<<<<
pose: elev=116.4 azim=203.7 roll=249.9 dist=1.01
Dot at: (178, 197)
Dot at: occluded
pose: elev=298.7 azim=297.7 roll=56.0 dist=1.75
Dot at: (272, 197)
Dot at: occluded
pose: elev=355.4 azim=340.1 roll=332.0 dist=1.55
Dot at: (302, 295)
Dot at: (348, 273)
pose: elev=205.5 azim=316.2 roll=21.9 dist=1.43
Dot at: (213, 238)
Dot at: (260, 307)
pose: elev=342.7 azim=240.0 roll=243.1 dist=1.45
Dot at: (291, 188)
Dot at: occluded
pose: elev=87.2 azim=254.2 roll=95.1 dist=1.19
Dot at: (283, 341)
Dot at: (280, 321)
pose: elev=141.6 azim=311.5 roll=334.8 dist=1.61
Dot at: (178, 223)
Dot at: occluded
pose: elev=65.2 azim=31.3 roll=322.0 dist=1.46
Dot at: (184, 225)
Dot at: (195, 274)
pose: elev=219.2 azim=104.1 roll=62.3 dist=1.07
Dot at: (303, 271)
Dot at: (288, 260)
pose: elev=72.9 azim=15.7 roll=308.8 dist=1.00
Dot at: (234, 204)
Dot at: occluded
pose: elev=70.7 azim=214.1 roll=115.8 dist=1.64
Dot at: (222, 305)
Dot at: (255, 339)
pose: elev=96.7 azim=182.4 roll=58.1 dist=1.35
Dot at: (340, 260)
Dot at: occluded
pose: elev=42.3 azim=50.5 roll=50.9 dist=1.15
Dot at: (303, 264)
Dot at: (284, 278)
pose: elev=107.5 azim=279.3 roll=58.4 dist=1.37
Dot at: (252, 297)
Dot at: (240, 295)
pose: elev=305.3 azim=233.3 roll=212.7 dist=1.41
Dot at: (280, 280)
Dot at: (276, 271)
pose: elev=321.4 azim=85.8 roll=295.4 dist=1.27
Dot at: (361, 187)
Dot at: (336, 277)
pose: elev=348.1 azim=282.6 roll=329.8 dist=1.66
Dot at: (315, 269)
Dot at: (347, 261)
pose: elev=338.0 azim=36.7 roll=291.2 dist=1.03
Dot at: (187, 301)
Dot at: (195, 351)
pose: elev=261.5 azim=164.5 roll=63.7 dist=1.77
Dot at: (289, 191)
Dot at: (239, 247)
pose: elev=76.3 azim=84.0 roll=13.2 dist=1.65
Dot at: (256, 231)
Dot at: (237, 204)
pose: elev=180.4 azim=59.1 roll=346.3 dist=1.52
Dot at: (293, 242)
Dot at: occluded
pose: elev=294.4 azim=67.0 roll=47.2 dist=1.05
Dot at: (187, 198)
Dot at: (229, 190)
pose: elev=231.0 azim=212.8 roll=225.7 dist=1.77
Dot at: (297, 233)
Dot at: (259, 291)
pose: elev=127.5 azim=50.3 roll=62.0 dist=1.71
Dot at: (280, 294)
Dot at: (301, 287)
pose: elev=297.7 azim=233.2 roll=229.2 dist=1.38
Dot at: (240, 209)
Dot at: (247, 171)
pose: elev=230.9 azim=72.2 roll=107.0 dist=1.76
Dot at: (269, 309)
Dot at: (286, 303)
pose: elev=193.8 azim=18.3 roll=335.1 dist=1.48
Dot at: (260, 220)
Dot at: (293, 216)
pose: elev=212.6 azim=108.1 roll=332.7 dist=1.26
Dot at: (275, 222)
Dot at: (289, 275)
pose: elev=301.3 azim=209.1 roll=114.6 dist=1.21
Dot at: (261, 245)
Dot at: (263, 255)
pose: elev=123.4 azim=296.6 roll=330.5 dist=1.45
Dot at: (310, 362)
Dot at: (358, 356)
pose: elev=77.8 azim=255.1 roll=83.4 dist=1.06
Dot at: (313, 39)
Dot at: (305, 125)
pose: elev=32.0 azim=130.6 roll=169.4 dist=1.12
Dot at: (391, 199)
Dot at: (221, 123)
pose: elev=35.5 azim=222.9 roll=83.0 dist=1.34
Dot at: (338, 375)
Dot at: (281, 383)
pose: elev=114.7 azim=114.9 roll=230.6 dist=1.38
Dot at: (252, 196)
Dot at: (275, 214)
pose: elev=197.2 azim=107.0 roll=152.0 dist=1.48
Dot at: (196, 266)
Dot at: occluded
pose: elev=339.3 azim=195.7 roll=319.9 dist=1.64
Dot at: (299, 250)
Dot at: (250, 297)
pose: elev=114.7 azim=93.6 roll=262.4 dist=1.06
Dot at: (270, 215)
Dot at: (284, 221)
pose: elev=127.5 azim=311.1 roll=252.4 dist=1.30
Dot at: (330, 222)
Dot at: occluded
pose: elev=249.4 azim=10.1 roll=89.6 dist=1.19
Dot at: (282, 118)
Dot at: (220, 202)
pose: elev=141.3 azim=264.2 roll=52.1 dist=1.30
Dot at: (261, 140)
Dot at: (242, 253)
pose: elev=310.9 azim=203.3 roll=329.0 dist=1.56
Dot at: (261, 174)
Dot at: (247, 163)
>>>>
- [GIVEN PROBLEM] Please copy the data word for word, from its first line through the line that contains "Dot at: (293, 216)", including both of those lines. Stop there and copy nothing after that line.

- [RESPONSE TO THIS TASK]
pose: elev=116.4 azim=203.7 roll=249.9 dist=1.01
Dot at: (178, 197)
Dot at: occluded
pose: elev=298.7 azim=297.7 roll=56.0 dist=1.75
Dot at: (272, 197)
Dot at: occluded
pose: elev=355.4 azim=340.1 roll=332.0 dist=1.55
Dot at: (302, 295)
Dot at: (348, 273)
pose: elev=205.5 azim=316.2 roll=21.9 dist=1.43
Dot at: (213, 238)
Dot at: (260, 307)
pose: elev=342.7 azim=240.0 roll=243.1 dist=1.45
Dot at: (291, 188)
Dot at: occluded
pose: elev=87.2 azim=254.2 roll=95.1 dist=1.19
Dot at: (283, 341)
Dot at: (280, 321)
pose: elev=141.6 azim=311.5 roll=334.8 dist=1.61
Dot at: (178, 223)
Dot at: occluded
pose: elev=65.2 azim=31.3 roll=322.0 dist=1.46
Dot at: (184, 225)
Dot at: (195, 274)
pose: elev=219.2 azim=104.1 roll=62.3 dist=1.07
Dot at: (303, 271)
Dot at: (288, 260)
pose: elev=72.9 azim=15.7 roll=308.8 dist=1.00
Dot at: (234, 204)
Dot at: occluded
pose: elev=70.7 azim=214.1 roll=115.8 dist=1.64
Dot at: (222, 305)
Dot at: (255, 339)
pose: elev=96.7 azim=182.4 roll=58.1 dist=1.35
Dot at: (340, 260)
Dot at: occluded
pose: elev=42.3 azim=50.5 roll=50.9 dist=1.15
Dot at: (303, 264)
Dot at: (284, 278)
pose: elev=107.5 azim=279.3 roll=58.4 dist=1.37
Dot at: (252, 297)
Dot at: (240, 295)
pose: elev=305.3 azim=233.3 roll=212.7 dist=1.41
Dot at: (280, 280)
Dot at: (276, 271)
pose: elev=321.4 azim=85.8 roll=295.4 dist=1.27
Dot at: (361, 187)
Dot at: (336, 277)
pose: elev=348.1 azim=282.6 roll=329.8 dist=1.66
Dot at: (315, 269)
Dot at: (347, 261)
pose: elev=338.0 azim=36.7 roll=291.2 dist=1.03
Dot at: (187, 301)
Dot at: (195, 351)
pose: elev=261.5 azim=164.5 roll=63.7 dist=1.77
Dot at: (289, 191)
Dot at: (239, 247)
pose: elev=76.3 azim=84.0 roll=13.2 dist=1.65
Dot at: (256, 231)
Dot at: (237, 204)
pose: elev=180.4 azim=59.1 roll=346.3 dist=1.52
Dot at: (293, 242)
Dot at: occluded
pose: elev=294.4 azim=67.0 roll=47.2 dist=1.05
Dot at: (187, 198)
Dot at: (229, 190)
pose: elev=231.0 azim=212.8 roll=225.7 dist=1.77
Dot at: (297, 233)
Dot at: (259, 291)
pose: elev=127.5 azim=50.3 roll=62.0 dist=1.71
Dot at: (280, 294)
Dot at: (301, 287)
pose: elev=297.7 azim=233.2 roll=229.2 dist=1.38
Dot at: (240, 209)
Dot at: (247, 171)
pose: elev=230.9 azim=72.2 roll=107.0 dist=1.76
Dot at: (269, 309)
Dot at: (286, 303)
pose: elev=193.8 azim=18.3 roll=335.1 dist=1.48
Dot at: (260, 220)
Dot at: (293, 216)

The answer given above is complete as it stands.